- _Records to use_:
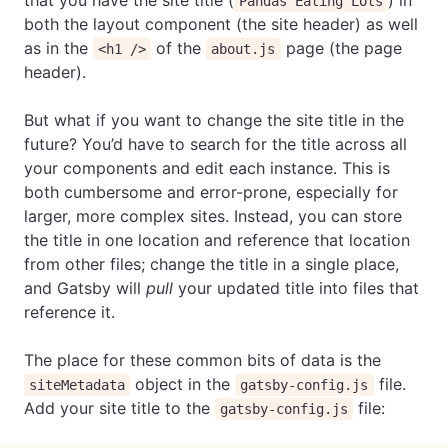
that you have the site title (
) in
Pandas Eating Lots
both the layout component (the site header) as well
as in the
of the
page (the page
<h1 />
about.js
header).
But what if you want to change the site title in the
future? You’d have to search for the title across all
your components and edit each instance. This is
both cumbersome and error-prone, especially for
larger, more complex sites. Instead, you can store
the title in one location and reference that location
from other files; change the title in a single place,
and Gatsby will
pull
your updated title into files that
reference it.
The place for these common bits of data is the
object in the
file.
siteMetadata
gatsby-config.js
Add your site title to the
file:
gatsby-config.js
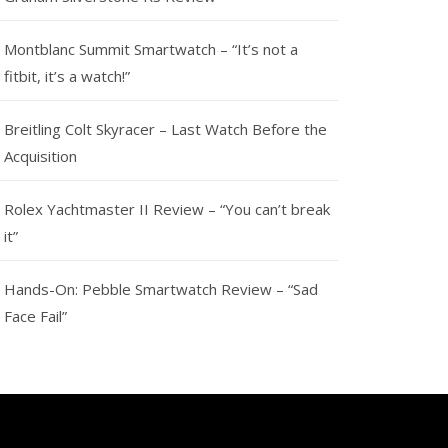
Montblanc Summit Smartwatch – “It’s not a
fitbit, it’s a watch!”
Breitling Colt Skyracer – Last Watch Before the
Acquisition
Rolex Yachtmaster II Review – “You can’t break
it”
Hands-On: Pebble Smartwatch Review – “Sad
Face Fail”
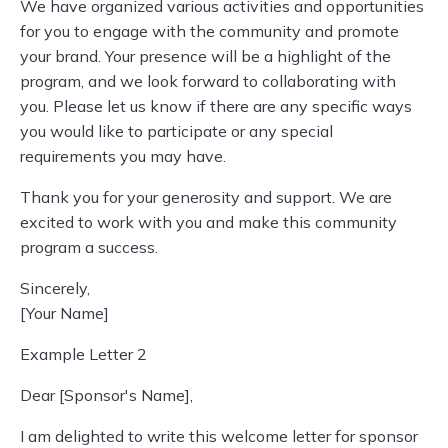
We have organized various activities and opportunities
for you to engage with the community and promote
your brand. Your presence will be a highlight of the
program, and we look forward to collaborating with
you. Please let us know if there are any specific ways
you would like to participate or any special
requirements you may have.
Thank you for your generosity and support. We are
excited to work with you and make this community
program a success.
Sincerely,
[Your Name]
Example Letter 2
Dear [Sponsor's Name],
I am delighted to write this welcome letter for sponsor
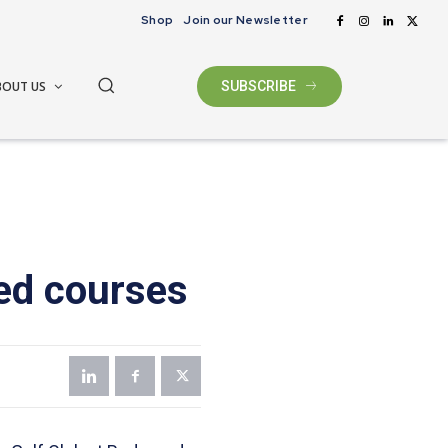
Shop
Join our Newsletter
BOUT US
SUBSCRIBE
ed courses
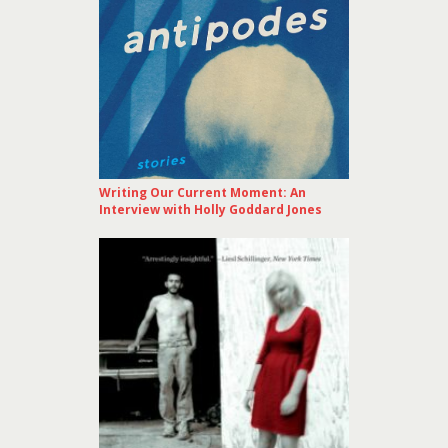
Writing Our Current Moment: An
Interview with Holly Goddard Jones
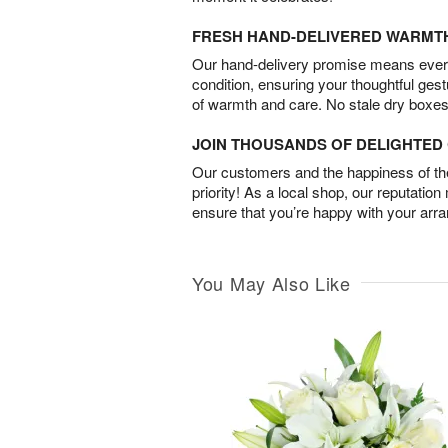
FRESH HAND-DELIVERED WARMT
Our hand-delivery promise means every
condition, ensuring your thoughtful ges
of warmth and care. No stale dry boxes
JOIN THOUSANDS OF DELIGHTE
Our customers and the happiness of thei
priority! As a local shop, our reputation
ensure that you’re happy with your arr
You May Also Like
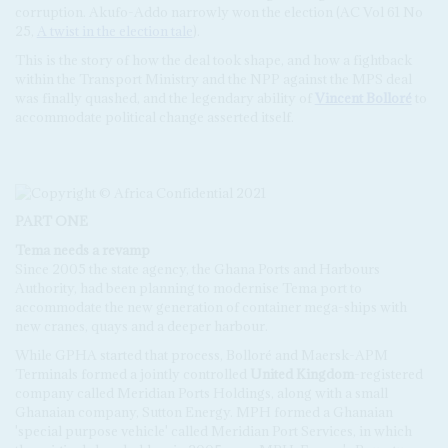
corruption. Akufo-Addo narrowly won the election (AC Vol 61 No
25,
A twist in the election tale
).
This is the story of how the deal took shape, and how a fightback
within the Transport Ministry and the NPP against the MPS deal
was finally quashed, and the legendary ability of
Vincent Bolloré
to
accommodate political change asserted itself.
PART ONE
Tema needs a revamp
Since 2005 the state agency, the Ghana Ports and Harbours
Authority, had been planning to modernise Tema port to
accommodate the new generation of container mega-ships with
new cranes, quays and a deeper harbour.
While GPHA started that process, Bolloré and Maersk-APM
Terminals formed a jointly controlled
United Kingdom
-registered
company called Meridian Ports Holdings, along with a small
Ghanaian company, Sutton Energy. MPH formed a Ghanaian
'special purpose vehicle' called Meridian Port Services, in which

...

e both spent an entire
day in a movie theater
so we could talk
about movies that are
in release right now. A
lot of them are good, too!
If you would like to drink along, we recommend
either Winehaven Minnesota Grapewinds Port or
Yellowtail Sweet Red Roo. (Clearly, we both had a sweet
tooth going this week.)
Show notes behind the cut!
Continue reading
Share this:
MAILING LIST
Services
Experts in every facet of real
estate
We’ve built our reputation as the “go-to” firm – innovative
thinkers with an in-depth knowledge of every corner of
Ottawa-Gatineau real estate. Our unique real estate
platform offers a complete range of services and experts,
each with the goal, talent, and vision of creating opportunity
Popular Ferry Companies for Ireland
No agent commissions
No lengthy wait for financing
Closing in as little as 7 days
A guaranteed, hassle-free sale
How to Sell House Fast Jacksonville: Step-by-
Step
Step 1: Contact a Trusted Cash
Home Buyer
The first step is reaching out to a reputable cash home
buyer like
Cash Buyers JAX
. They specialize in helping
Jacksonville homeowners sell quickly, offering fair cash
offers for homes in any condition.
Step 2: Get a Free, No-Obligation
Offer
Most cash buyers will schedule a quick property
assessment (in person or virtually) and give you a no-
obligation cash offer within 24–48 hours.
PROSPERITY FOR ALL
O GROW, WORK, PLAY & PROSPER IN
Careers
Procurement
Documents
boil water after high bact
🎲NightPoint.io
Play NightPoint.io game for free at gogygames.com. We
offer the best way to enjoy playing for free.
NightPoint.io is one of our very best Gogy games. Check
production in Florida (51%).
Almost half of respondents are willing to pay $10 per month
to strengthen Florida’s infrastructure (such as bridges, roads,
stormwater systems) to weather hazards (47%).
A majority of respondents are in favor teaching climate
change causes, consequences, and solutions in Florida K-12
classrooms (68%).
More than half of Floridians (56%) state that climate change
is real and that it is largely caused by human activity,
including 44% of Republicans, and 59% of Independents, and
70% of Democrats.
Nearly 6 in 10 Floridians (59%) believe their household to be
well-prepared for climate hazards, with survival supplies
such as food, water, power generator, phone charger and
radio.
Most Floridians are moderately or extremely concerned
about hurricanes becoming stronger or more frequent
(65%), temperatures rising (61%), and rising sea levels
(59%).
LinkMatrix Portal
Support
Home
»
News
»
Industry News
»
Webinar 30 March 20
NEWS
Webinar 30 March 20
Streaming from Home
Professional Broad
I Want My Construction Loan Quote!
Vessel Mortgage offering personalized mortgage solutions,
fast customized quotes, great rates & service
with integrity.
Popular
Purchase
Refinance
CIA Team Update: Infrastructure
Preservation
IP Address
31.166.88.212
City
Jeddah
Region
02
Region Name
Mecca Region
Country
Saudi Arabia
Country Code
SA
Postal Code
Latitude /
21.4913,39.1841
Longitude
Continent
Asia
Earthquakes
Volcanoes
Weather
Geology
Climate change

--

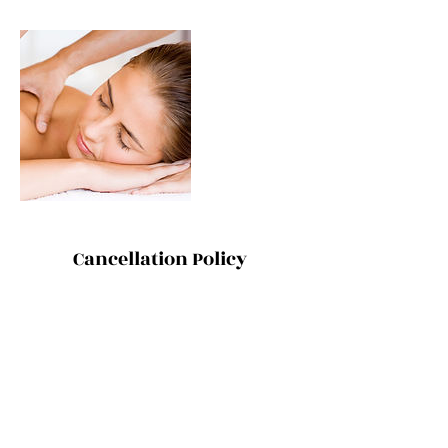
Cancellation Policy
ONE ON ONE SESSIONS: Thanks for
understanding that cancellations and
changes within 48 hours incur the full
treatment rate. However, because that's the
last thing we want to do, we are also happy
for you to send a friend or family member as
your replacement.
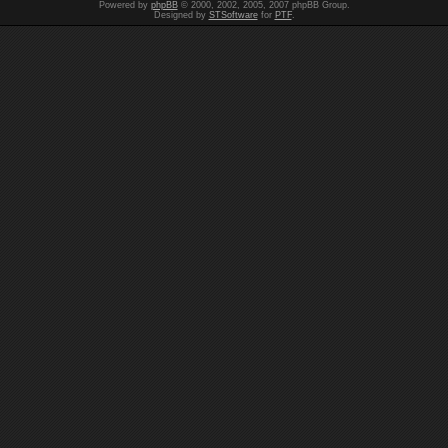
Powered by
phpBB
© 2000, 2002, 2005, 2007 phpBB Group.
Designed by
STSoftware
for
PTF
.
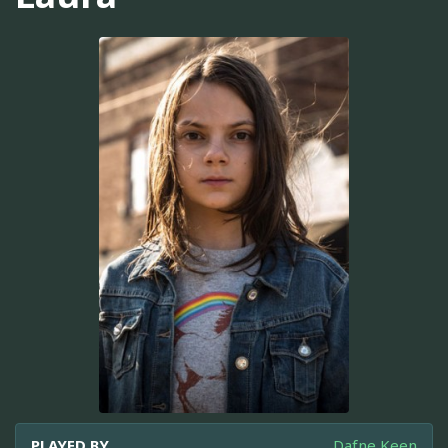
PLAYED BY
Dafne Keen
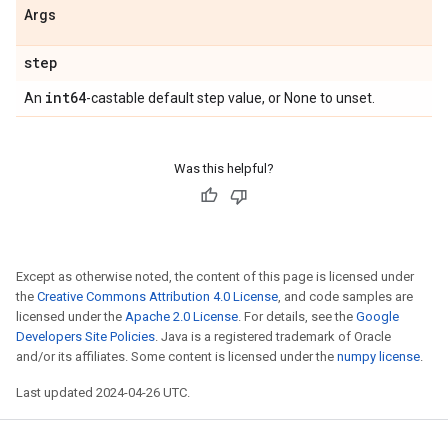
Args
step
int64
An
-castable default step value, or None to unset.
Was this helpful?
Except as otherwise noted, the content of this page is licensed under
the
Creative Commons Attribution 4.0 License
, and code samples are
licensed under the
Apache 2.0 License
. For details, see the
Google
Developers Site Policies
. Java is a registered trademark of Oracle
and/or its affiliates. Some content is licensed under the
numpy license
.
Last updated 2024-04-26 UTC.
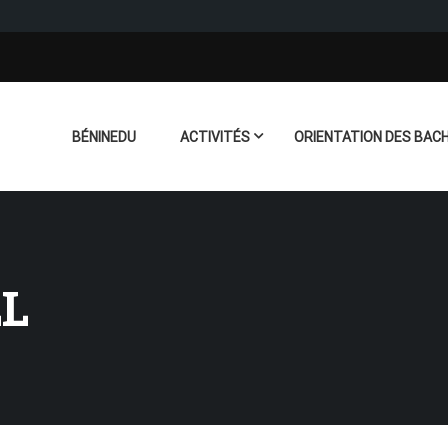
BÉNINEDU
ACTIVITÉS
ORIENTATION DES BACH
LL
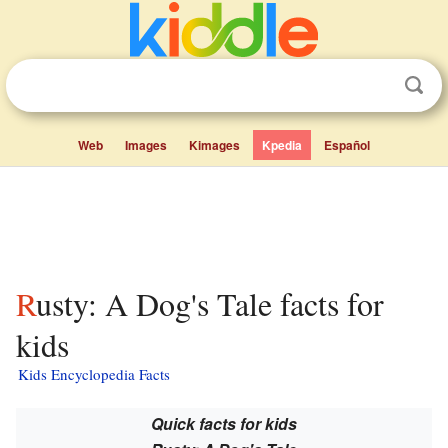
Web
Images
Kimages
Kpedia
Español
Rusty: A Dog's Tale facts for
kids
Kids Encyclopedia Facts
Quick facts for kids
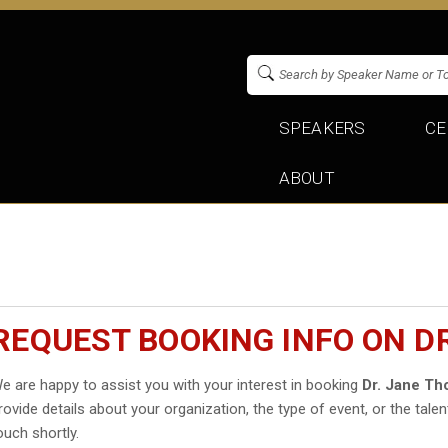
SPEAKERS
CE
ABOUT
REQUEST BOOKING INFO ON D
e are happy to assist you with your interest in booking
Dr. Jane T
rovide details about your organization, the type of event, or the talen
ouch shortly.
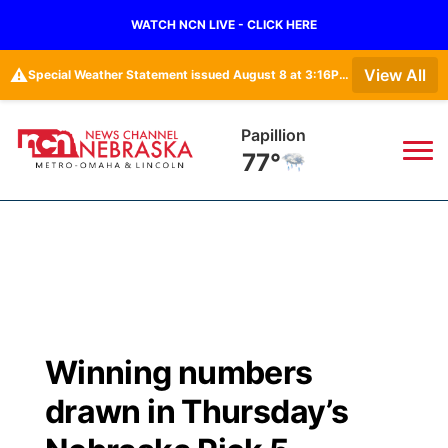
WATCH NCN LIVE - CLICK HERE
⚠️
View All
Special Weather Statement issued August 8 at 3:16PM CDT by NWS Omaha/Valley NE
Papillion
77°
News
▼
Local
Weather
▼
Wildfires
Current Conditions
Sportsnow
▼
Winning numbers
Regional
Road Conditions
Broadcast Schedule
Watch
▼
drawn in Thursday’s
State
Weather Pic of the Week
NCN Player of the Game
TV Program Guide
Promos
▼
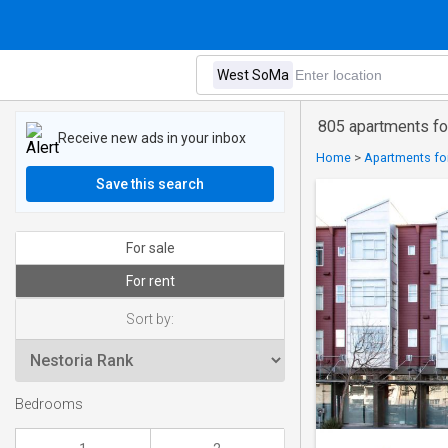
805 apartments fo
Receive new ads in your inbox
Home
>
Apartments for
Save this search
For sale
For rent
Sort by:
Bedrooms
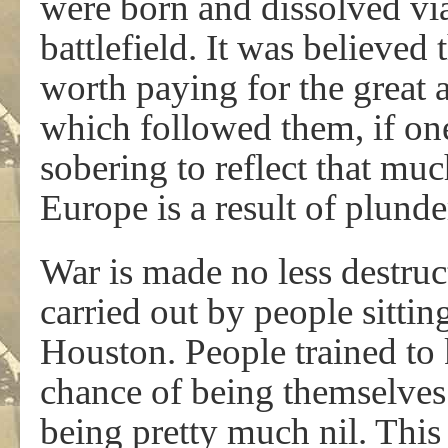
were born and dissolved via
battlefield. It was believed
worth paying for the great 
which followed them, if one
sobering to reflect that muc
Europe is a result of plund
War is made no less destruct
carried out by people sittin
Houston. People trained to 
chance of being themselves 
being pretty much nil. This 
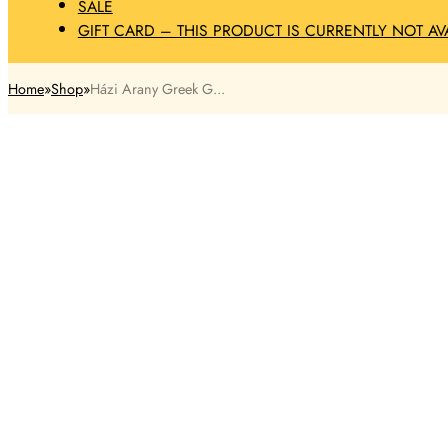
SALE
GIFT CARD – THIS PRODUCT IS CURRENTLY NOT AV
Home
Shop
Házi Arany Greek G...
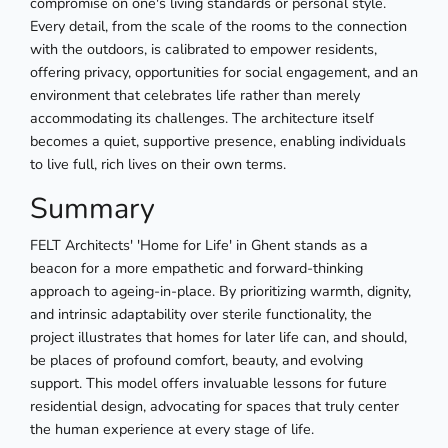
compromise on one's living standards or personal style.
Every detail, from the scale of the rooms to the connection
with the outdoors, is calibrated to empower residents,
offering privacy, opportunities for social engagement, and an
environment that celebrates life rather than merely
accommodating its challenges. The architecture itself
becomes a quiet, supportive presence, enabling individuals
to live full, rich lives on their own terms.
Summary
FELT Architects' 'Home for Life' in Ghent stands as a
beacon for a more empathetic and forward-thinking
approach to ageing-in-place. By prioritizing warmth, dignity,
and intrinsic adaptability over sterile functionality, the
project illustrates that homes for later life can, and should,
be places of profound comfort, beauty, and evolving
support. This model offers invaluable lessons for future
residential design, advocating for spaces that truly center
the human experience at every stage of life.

- _What to produce_: Retype the portion of the data above that starts on the line with "We’ve built our" and finishes on the line with "O GROW, WORK, PLAY & PROSPER IN", including both of those lines.

- _Written answer_:
We’ve built our reputation as the “go-to” firm – innovative
thinkers with an in-depth knowledge of every corner of
Ottawa-Gatineau real estate. Our unique real estate
platform offers a complete range of services and experts,
each with the goal, talent, and vision of creating opportunity
Popular Ferry Companies for Ireland
No agent commissions
No lengthy wait for financing
Closing in as little as 7 days
A guaranteed, hassle-free sale
How to Sell House Fast Jacksonville: Step-by-
Step
Step 1: Contact a Trusted Cash
Home Buyer
The first step is reaching out to a reputable cash home
buyer like
Cash Buyers JAX
. They specialize in helping
Jacksonville homeowners sell quickly, offering fair cash
offers for homes in any condition.
Step 2: Get a Free, No-Obligation
Offer
Most cash buyers will schedule a quick property
assessment (in person or virtually) and give you a no-
obligation cash offer within 24–48 hours.
PROSPERITY FOR ALL
O GROW, WORK, PLAY & PROSPER IN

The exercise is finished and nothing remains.